REQUIRED ACTION. The records below are to be set down word for word, with every picture left out.

(Data records)
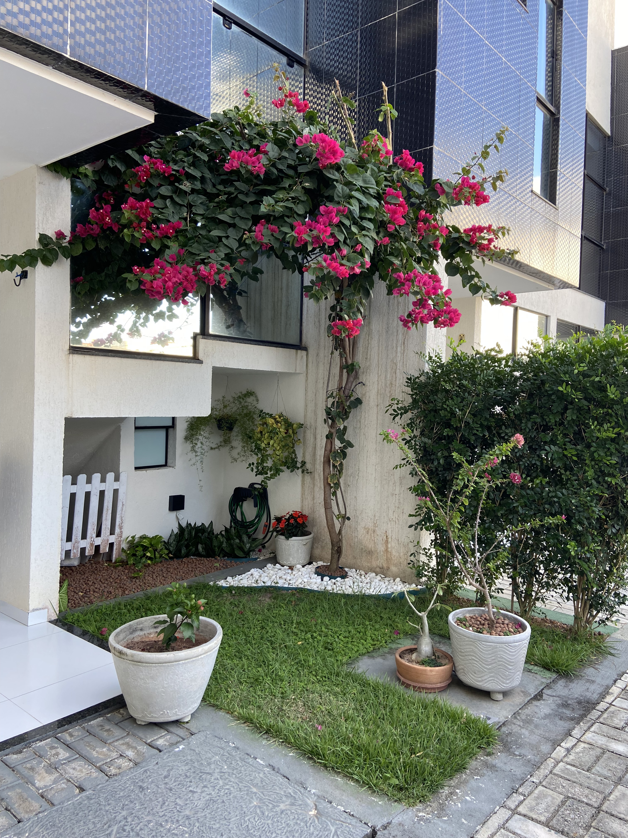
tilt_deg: +2.1
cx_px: 314
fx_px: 629
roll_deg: -0.7
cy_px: 419
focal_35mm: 26
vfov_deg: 67.3
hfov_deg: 53.1
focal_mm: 4.25
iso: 40
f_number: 1.8
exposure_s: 1/122
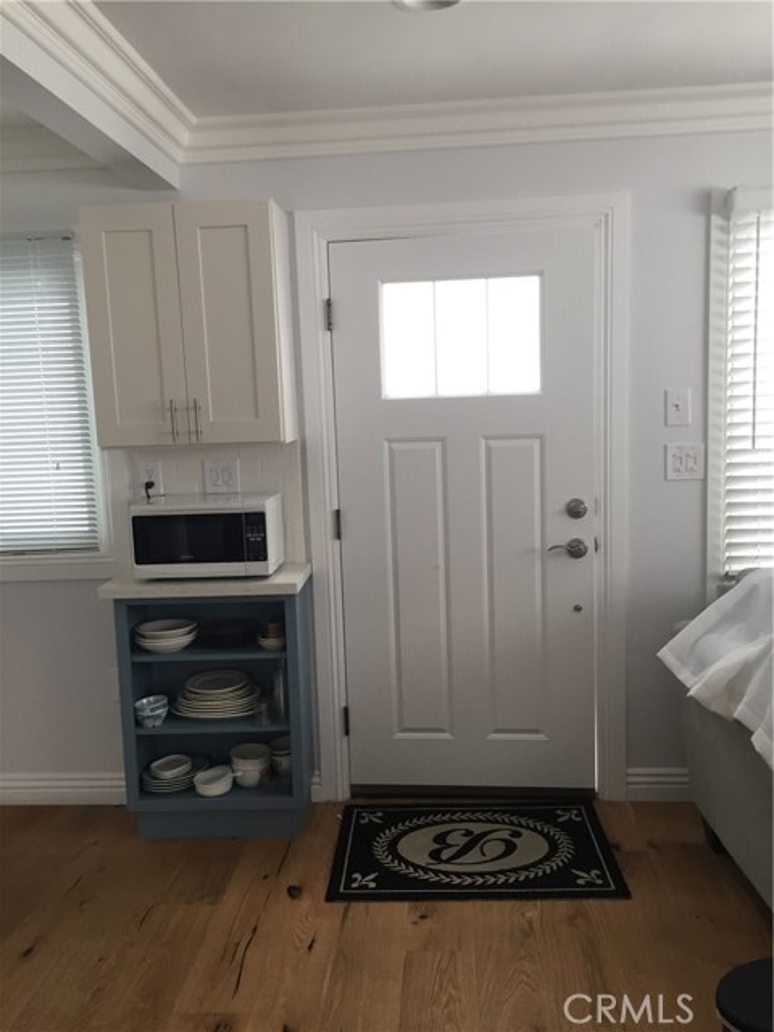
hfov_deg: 48.2
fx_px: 865
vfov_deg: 61.7
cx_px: 387
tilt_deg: -6.4
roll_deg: +2.1
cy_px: 516
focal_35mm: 29
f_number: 2.2
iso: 40
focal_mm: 4.15
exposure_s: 1/30
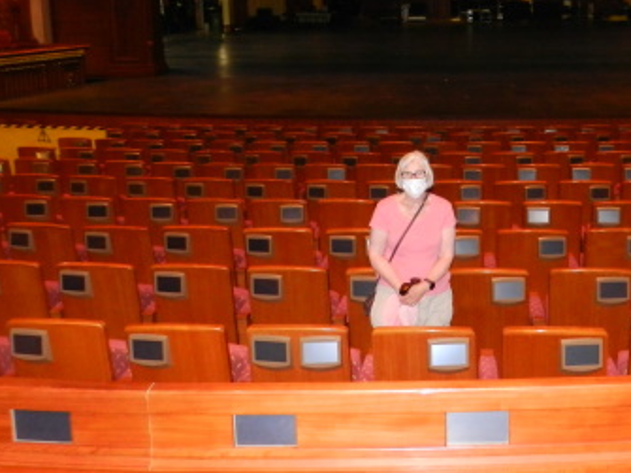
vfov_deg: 32.1
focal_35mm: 44
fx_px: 802
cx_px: 426
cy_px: 104
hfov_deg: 42.3
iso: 640
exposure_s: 1/30
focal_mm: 4
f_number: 3.4
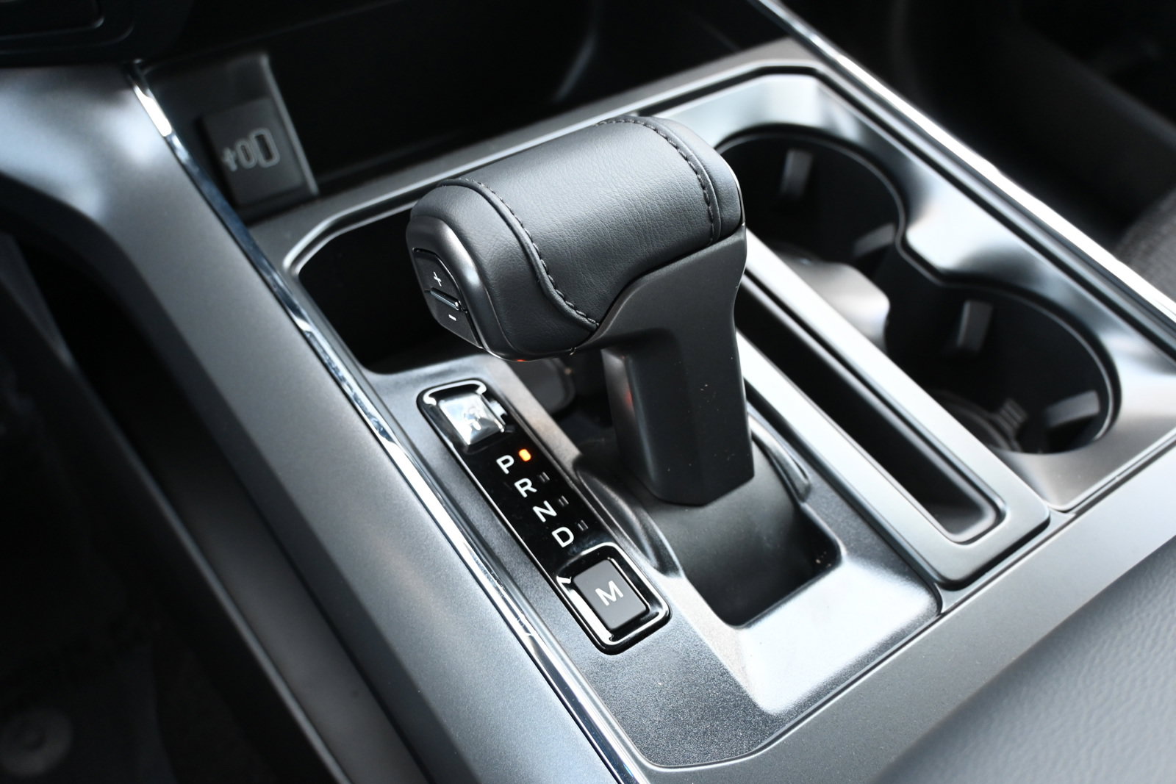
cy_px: 392
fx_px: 1054
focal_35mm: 32
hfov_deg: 58.3
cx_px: 588
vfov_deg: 40.8
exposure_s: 1/125
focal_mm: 21.5
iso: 1400
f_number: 4
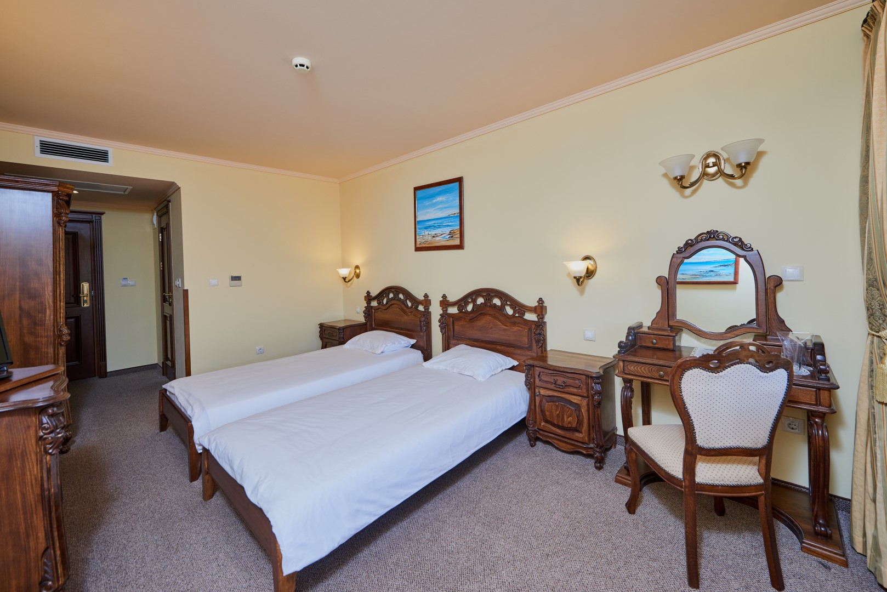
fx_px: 345
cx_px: 444
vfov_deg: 81.3
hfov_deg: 104.2
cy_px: 296
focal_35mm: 14
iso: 400
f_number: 5
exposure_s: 1/80
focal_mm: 14
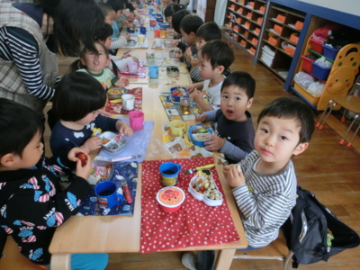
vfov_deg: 56.8
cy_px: 135
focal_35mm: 24
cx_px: 180
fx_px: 250
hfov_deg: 71.6
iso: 250
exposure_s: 1/125
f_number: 3
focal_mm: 4.24
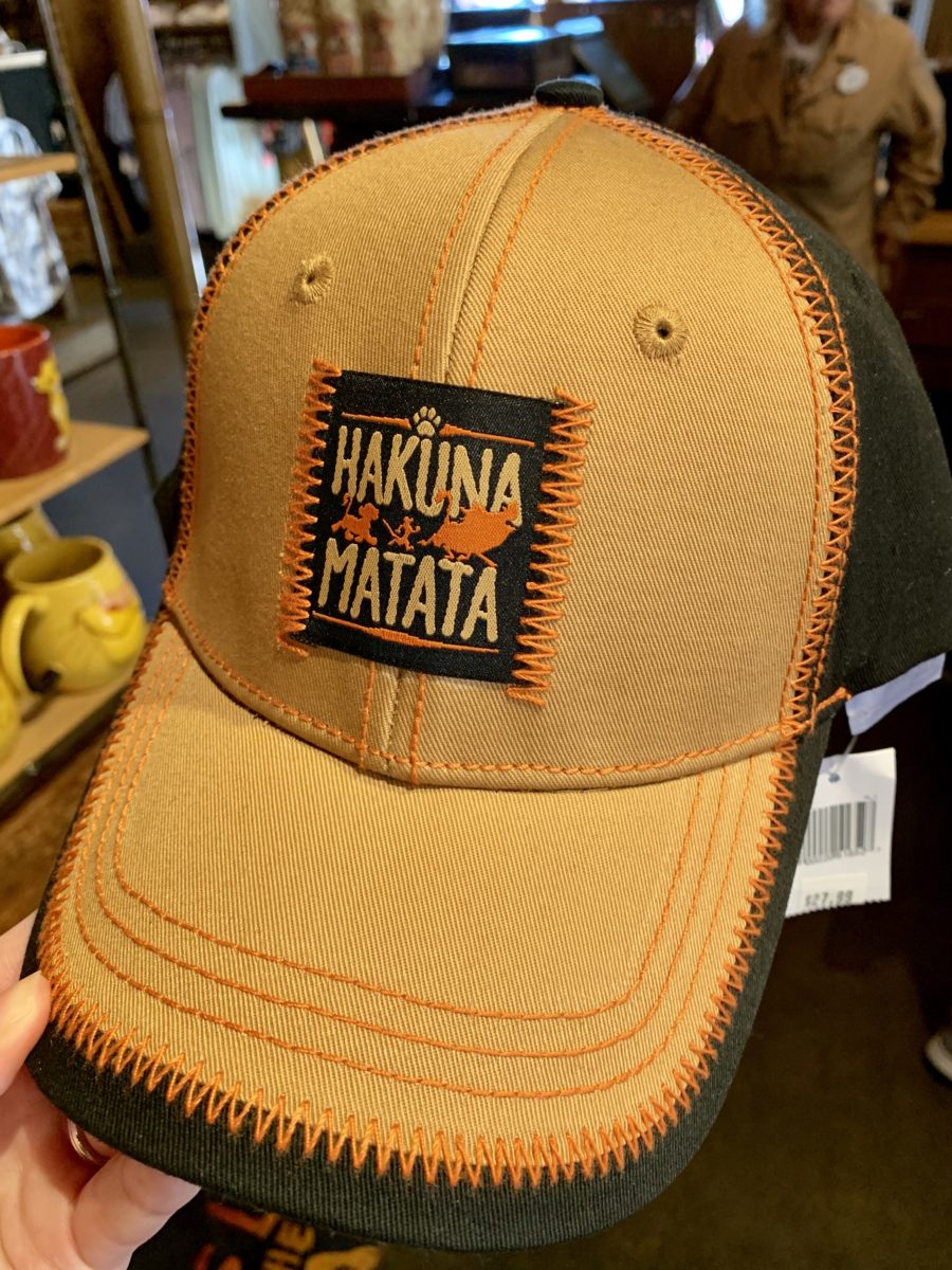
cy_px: 635
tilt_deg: -31.5
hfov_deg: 53.1
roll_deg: +2.9
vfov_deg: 67.3
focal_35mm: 26
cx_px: 476
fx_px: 953
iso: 200
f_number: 1.8
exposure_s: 1/60
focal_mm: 4.25
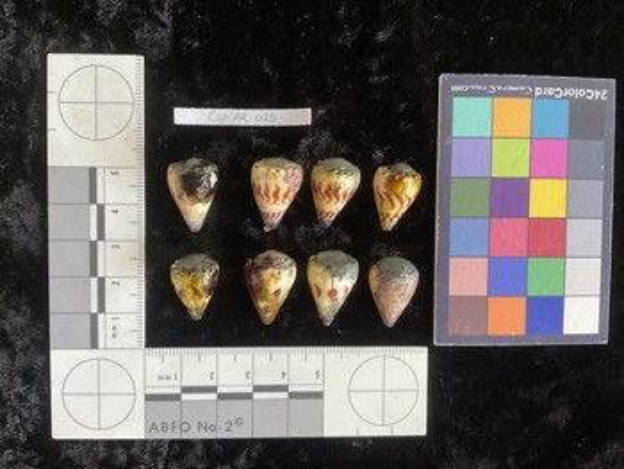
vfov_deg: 48.3
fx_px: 523
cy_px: 234
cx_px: 312
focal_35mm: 29
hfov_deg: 61.6
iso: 125
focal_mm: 3
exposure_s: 1/60
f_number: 1.8
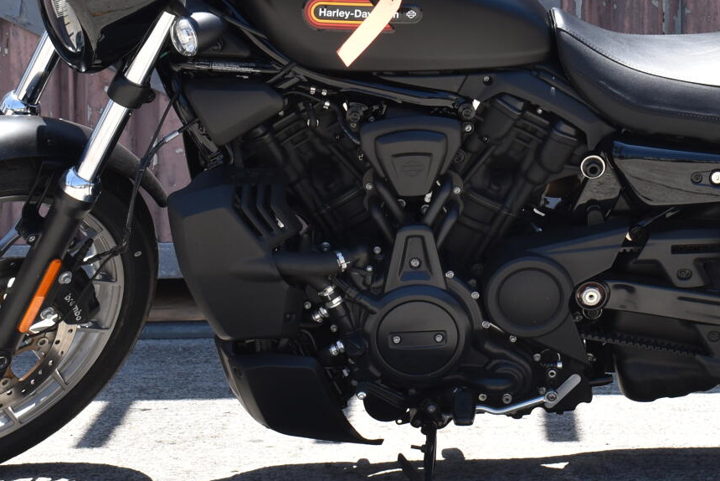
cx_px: 484
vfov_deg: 11.2
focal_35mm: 122
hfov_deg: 16.7
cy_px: 133
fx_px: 2444
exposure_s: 1/250
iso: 180
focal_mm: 35
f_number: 8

WRITTEN ANSWER.
tilt_deg: +2.1
cx_px: 314
fx_px: 629
roll_deg: -0.7
cy_px: 419
focal_35mm: 26
vfov_deg: 67.3
hfov_deg: 53.1
focal_mm: 4.25
iso: 40
f_number: 1.8
exposure_s: 1/122
hfov_deg: 48.2
fx_px: 865
vfov_deg: 61.7
cx_px: 387
tilt_deg: -6.4
roll_deg: +2.1
cy_px: 516
focal_35mm: 29
f_number: 2.2
iso: 40
focal_mm: 4.15
exposure_s: 1/30
vfov_deg: 32.1
focal_35mm: 44
fx_px: 802
cx_px: 426
cy_px: 104
hfov_deg: 42.3
iso: 640
exposure_s: 1/30
focal_mm: 4
f_number: 3.4
cy_px: 392
fx_px: 1054
focal_35mm: 32
hfov_deg: 58.3
cx_px: 588
vfov_deg: 40.8
exposure_s: 1/125
focal_mm: 21.5
iso: 1400
f_number: 4
fx_px: 345
cx_px: 444
vfov_deg: 81.3
hfov_deg: 104.2
cy_px: 296
focal_35mm: 14
iso: 400
f_number: 5
exposure_s: 1/80
focal_mm: 14
vfov_deg: 56.8
cy_px: 135
focal_35mm: 24
cx_px: 180
fx_px: 250
hfov_deg: 71.6
iso: 250
exposure_s: 1/125
f_number: 3
focal_mm: 4.24
cy_px: 635
tilt_deg: -31.5
hfov_deg: 53.1
roll_deg: +2.9
vfov_deg: 67.3
focal_35mm: 26
cx_px: 476
fx_px: 953
iso: 200
f_number: 1.8
exposure_s: 1/60
focal_mm: 4.25
vfov_deg: 48.3
fx_px: 523
cy_px: 234
cx_px: 312
focal_35mm: 29
hfov_deg: 61.6
iso: 125
focal_mm: 3
exposure_s: 1/60
f_number: 1.8
cx_px: 484
vfov_deg: 11.2
focal_35mm: 122
hfov_deg: 16.7
cy_px: 133
fx_px: 2444
exposure_s: 1/250
iso: 180
focal_mm: 35
f_number: 8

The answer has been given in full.